Let’s ask a few more complex questions - a reminder of the graph could be useful here
Who knows young people?
// Since we save bidirectional references we get friendships in both directions:
Person.name.Friends.name.age.<(30).get.map(_ ==> List(
("vadas", "marko", 29), // vadas knows marko who is 29
("josh", "marko", 29), // josh knows marko who is 29
("marko", "vadas", 27) // marko knows vadas who is 27
))
How many young friends does the older people have?
Person.name.age.>=(30).friends(count).age_.<(30).get.map(_ ==> List(
("josh", 32, 1) // josh (32) knows 1 young person (Marko, 29)
))
Marko’s friends and their friends
Person.name("marko").Knows.Person.name.Knows.Person.name.get.map(_ ==> List(
("marko", "vadas", "peter"),
("marko", "josh", "marko"),
("marko", "vadas", "marko")
))
// Same, nested
Person.name("marko").Knows.*(
Person.name.Knows.*(
Person.name)).get.map(
_.map(t1 => (t1._1, t1._2.map(t2 => (t2._1, t2._2.sorted)).sortBy(_._1))) ==>
List(
(
"marko",
List(
("josh", List("marko")),
("vadas", List("marko", "peter")),
)
)
)
)
Marko’s friends and their friends (excluding marko)
Person.name("marko").Knows.Person.name.Knows.Person.name.not("marko").get.map(_ ==> List(
("marko", "vadas", "peter")
))
Marko’s friends' friends
Person.name_("marko").Knows.Person.Knows.Person.name.not("marko").get.map(_ ==> List(
"peter"
))
Marko’s friends' friends that are not already marko’s friends (or marko)
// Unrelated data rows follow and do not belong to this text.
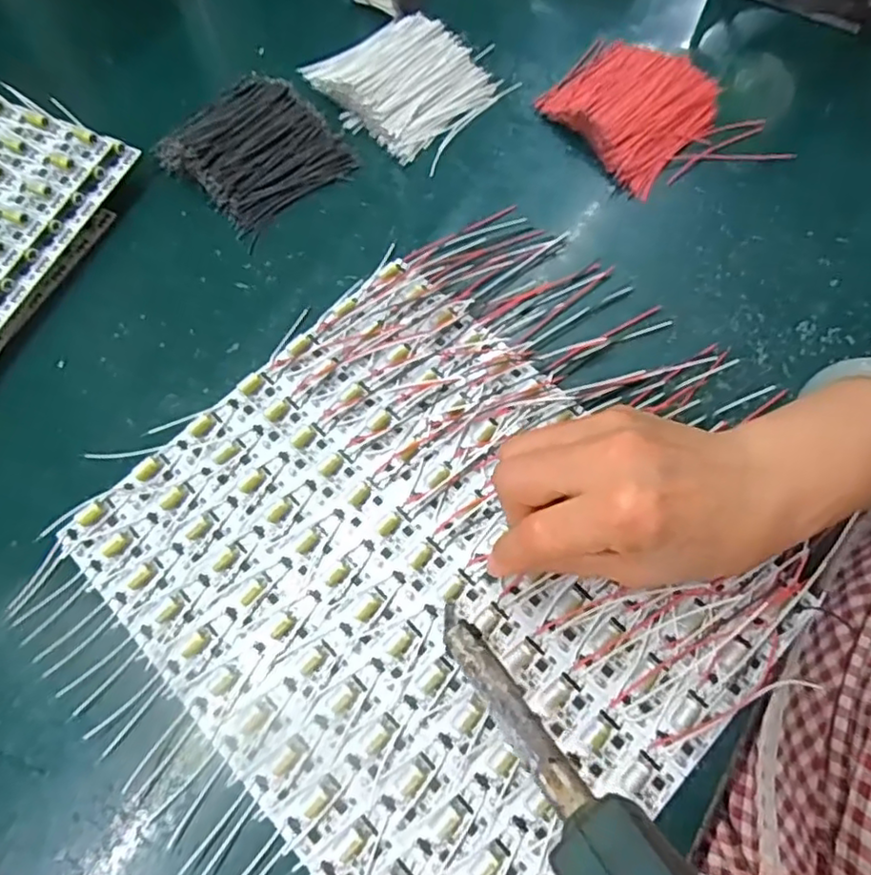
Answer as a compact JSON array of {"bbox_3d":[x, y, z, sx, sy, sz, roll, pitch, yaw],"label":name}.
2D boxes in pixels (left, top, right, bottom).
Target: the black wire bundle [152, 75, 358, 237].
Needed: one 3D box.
[{"bbox_3d":[-0.114,-0.185,0.399,0.094,0.020,0.091,42,75,15],"label":"black wire bundle"}]

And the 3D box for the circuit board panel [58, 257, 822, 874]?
[{"bbox_3d":[-0.007,0.064,0.305,0.236,0.013,0.283,-43,74,-14],"label":"circuit board panel"}]

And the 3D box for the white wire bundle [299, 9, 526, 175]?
[{"bbox_3d":[-0.023,-0.244,0.421,0.116,0.018,0.097,37,74,14],"label":"white wire bundle"}]

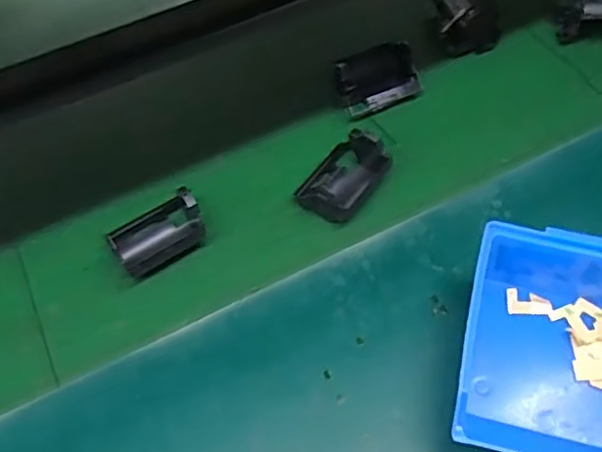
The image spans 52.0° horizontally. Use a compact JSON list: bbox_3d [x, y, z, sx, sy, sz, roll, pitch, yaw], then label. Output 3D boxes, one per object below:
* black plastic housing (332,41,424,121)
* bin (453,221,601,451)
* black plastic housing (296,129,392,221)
[{"bbox_3d":[0.069,-0.129,0.541,0.076,0.037,0.049,-21,57,-11],"label":"black plastic housing"},{"bbox_3d":[0.165,0.072,0.374,0.124,0.067,0.140,14,57,13],"label":"bin"},{"bbox_3d":[0.032,-0.042,0.484,0.051,0.032,0.068,35,65,25],"label":"black plastic housing"}]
val ownCircle = Person(marko).Knows.Person.name.get.toSeq :+ "marko"
Person(marko).Knows.Person.Knows.Person.name.not(ownCircle).get.map(_ ==> List(
"peter"
))
Well-known friends
Person(marko).Knows.weight_.>(0.8).Person.name.get.map(_ ==> List("josh"))
Well-known friends heavily involved in projects
Person(marko).Knows.weight_.>(0.8).Person.name.Created.weight_.>(0.8).Software.name.get.map(_ ==> List(
("josh", "ripple")
))
Friends of friends' side projects
Person(marko).Knows.Person.Knows.Person.name.not("marko").Created.weight.<(0.5).Software.name.get
.map(_ ==> List(
("peter", 0.2, "lop")
))
// .. or elaborated:
Person(marko) // marko entity
.Knows.Person // friends of marko
.Knows.Person.name.not("marko") // friends of friends of marko that are not marko
.Created.weight.<(0.5) // Created (software) with a low weight property
.Software.name // name of software created
get.map(_ ==> List((
"peter", // peter is a friend of vadas who is a friend of marko
0.2, // peter participated with a weight of 0.2 in creating
"lop" // the software "lop"
)))